Given the importance of schools, this low priority ranking has rankled with teacher unions, which continue to press for earlier access to the vaccine.
‘We sincerely hope you do not ignore our justifiable demand that when the Covid-19 vaccine becomes available that all those who work in our schools be included among the frontline workers to be prioritised, taking account of the prior demands of certain other cohorts, as specified above, for this vaccine,’ INTO general secretary John Boyle wrote to the Taoiseach this month.
Like nursing home residents and healthcare workers, the nation’s 100,000 teachers are a welldefined group situated in fixed locations so should not present too much of a logistical challenge.
But as with the healthcare sector, schools will have to figure out how to deal with those teachers who do not want to get vaccinated, those who may be pregnant and those with underlying health issues.

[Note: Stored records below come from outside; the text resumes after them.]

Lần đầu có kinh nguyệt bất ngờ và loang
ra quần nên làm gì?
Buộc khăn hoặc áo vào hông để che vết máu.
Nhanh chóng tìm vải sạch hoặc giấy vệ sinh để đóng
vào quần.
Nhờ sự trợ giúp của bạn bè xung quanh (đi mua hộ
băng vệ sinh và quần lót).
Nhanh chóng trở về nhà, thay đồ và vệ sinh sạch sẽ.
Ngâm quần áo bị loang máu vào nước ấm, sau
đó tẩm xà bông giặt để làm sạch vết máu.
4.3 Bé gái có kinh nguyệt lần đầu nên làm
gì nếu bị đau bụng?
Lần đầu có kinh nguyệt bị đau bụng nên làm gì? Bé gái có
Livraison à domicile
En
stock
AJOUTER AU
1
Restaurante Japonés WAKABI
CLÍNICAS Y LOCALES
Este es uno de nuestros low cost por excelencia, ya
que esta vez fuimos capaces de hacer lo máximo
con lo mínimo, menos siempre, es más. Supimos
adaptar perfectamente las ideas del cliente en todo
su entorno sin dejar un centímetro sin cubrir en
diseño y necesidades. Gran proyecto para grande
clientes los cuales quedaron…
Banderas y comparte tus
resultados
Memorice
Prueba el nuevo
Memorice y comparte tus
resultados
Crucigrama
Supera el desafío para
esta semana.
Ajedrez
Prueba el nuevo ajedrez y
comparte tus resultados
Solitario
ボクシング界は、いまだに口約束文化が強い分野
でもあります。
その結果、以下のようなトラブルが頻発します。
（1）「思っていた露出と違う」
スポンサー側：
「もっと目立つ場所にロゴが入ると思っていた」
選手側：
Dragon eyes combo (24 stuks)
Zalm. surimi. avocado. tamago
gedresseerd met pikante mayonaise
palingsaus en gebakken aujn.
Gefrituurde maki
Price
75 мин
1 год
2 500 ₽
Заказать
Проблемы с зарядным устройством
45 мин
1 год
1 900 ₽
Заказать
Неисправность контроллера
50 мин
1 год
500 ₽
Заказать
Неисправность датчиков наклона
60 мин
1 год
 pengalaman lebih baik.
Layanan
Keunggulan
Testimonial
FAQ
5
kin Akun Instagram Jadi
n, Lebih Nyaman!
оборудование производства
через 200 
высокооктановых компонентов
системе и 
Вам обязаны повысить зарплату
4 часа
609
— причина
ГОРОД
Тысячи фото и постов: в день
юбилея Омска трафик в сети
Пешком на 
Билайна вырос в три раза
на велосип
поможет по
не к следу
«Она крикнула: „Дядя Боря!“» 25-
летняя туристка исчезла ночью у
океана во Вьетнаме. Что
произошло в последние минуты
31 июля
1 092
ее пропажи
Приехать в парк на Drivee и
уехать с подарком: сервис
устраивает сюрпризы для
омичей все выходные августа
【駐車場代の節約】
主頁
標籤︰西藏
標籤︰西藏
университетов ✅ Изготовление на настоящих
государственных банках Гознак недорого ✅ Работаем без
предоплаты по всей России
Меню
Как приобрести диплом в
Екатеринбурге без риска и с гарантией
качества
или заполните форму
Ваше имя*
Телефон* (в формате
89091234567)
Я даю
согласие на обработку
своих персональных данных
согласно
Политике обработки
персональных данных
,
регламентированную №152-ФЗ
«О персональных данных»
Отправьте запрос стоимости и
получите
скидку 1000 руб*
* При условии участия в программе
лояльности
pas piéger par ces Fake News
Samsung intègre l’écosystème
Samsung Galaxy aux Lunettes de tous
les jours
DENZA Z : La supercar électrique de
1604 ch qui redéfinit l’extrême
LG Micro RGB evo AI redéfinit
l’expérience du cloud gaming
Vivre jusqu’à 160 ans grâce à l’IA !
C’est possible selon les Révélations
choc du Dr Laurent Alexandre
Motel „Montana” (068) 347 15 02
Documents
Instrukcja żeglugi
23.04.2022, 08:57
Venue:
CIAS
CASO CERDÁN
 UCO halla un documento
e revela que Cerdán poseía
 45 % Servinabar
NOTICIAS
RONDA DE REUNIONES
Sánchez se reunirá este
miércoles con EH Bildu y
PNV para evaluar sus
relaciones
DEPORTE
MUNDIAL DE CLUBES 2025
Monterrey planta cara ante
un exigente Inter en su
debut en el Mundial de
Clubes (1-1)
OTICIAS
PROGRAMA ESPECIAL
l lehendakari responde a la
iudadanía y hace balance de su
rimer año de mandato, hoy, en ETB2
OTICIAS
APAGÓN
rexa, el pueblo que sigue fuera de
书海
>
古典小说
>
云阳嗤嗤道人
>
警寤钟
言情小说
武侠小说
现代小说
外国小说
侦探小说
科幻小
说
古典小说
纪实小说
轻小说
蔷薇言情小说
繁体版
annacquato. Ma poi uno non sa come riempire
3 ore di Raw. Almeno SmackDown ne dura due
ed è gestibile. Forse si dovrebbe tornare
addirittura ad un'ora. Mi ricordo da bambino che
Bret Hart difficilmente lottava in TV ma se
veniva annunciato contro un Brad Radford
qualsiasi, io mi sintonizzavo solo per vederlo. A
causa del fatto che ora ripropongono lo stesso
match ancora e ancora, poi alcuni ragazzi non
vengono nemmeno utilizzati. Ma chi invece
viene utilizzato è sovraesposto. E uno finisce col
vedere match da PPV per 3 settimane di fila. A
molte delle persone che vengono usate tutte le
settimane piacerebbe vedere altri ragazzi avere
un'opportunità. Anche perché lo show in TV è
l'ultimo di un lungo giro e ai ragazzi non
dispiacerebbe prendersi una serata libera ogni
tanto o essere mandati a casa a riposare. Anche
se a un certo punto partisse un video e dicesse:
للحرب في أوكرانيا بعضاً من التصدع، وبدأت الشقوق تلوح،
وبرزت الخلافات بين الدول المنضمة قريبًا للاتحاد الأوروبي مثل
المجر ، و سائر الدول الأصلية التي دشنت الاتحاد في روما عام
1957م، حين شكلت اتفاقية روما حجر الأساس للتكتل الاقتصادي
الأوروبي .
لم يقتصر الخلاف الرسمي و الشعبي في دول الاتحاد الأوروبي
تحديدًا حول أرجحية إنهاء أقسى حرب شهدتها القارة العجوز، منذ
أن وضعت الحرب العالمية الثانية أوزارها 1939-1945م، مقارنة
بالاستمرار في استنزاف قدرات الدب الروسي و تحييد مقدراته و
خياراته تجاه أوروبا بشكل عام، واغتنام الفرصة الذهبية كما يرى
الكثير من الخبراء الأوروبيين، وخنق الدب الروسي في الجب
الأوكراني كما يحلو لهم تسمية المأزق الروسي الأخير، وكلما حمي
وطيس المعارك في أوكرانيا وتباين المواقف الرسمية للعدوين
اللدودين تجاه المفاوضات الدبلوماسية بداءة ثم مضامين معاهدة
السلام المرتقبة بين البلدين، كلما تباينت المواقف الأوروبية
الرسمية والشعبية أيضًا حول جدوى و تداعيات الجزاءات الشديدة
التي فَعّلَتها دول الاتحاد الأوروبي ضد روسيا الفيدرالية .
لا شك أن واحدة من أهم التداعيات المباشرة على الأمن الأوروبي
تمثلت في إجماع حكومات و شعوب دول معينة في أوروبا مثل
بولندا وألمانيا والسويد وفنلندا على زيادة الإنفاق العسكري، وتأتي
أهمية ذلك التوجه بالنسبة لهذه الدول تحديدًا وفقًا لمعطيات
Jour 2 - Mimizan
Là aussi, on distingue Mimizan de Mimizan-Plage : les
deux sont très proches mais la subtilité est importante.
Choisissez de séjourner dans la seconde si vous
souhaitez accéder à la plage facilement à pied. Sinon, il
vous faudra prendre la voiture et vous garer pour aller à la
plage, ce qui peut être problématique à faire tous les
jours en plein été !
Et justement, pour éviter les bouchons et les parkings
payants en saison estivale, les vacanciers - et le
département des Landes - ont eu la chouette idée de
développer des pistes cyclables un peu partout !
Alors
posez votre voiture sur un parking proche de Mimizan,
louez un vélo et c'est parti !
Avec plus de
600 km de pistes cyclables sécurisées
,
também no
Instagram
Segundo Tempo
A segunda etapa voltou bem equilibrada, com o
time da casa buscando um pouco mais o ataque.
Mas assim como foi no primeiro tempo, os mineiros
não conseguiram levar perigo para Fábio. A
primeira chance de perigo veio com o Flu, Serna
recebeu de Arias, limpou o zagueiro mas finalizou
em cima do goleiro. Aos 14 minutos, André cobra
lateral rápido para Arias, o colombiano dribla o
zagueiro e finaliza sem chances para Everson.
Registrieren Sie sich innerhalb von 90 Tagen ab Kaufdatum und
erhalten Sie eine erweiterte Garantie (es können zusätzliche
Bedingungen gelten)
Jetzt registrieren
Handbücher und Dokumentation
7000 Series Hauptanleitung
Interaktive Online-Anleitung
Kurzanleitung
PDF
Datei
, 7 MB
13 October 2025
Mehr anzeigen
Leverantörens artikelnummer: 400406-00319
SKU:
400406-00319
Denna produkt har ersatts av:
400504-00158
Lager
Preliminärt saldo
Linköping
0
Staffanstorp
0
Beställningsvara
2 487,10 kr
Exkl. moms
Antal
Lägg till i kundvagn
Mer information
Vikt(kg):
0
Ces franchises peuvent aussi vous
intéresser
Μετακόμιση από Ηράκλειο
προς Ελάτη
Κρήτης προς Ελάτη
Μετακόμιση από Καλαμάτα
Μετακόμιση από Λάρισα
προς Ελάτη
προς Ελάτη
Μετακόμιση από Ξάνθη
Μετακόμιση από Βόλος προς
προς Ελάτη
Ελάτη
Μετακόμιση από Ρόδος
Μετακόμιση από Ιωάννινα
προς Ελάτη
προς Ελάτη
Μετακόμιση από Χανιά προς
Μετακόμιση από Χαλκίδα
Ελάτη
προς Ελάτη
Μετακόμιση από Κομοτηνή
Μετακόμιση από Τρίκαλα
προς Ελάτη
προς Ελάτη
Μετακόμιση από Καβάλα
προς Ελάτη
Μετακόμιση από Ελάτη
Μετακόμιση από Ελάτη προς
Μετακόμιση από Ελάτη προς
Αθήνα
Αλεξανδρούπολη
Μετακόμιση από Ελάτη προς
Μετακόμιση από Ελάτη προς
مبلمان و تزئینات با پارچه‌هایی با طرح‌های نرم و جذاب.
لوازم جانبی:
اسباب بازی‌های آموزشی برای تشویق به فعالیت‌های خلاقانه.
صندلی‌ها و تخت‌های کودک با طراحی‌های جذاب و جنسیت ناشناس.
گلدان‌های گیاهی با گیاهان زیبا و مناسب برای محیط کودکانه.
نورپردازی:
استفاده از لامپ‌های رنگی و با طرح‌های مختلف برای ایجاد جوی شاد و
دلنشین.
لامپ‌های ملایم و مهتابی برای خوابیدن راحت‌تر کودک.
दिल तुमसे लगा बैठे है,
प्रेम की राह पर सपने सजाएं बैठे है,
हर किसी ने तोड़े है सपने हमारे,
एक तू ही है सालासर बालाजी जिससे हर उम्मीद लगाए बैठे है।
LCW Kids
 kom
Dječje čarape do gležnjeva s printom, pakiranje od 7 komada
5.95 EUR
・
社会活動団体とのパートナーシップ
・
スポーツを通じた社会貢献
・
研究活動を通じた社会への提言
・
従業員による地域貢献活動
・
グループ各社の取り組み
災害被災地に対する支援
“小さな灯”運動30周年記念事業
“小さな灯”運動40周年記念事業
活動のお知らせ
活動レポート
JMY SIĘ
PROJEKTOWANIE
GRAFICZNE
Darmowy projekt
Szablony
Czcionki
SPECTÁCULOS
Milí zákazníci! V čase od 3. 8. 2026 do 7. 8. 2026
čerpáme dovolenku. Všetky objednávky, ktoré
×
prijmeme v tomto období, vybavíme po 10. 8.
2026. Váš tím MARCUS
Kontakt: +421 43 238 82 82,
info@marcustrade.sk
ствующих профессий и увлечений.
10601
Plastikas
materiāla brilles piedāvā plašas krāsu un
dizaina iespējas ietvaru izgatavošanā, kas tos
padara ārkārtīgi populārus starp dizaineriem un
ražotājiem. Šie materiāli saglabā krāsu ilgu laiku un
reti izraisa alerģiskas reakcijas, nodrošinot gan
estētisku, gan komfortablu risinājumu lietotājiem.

All that will have to take place amid a new extended lockdown and a new strain of the virus, said to be slightly more contagious among children.
The Government is determined to keep schools open but a new closure is not beyond reason.
Reopening after Christmas has been delayed by a week in the UK, and in the US, many school leaders have already written off 2021.
For now, as a matter of policy, the Government envisages the Leaving Certificate will take place.
There can be no guarantee of anything until we exit his purgatory.
And when might that be? None other than Luke O’Neill was cautious this week when asked just that.
‘Remember it has to be vaccines-plus for six months, because we’d be stupid to let people get sick in the six-month period,’ he said.
In the meantime, the Trinity College Dublin biochemistry professor envisages masks and hand washing will remain until ‘at least June’.
It might even be much longer until we achieve herd immunity.
‘The ultimate goal is to get rid of the damn thing, you need 80% coverage,’ said Professor O’Neill.
‘Now that’s a lot of people and that will take time. It’s a reasonable ambition and it might take a year; it might go into 2022.’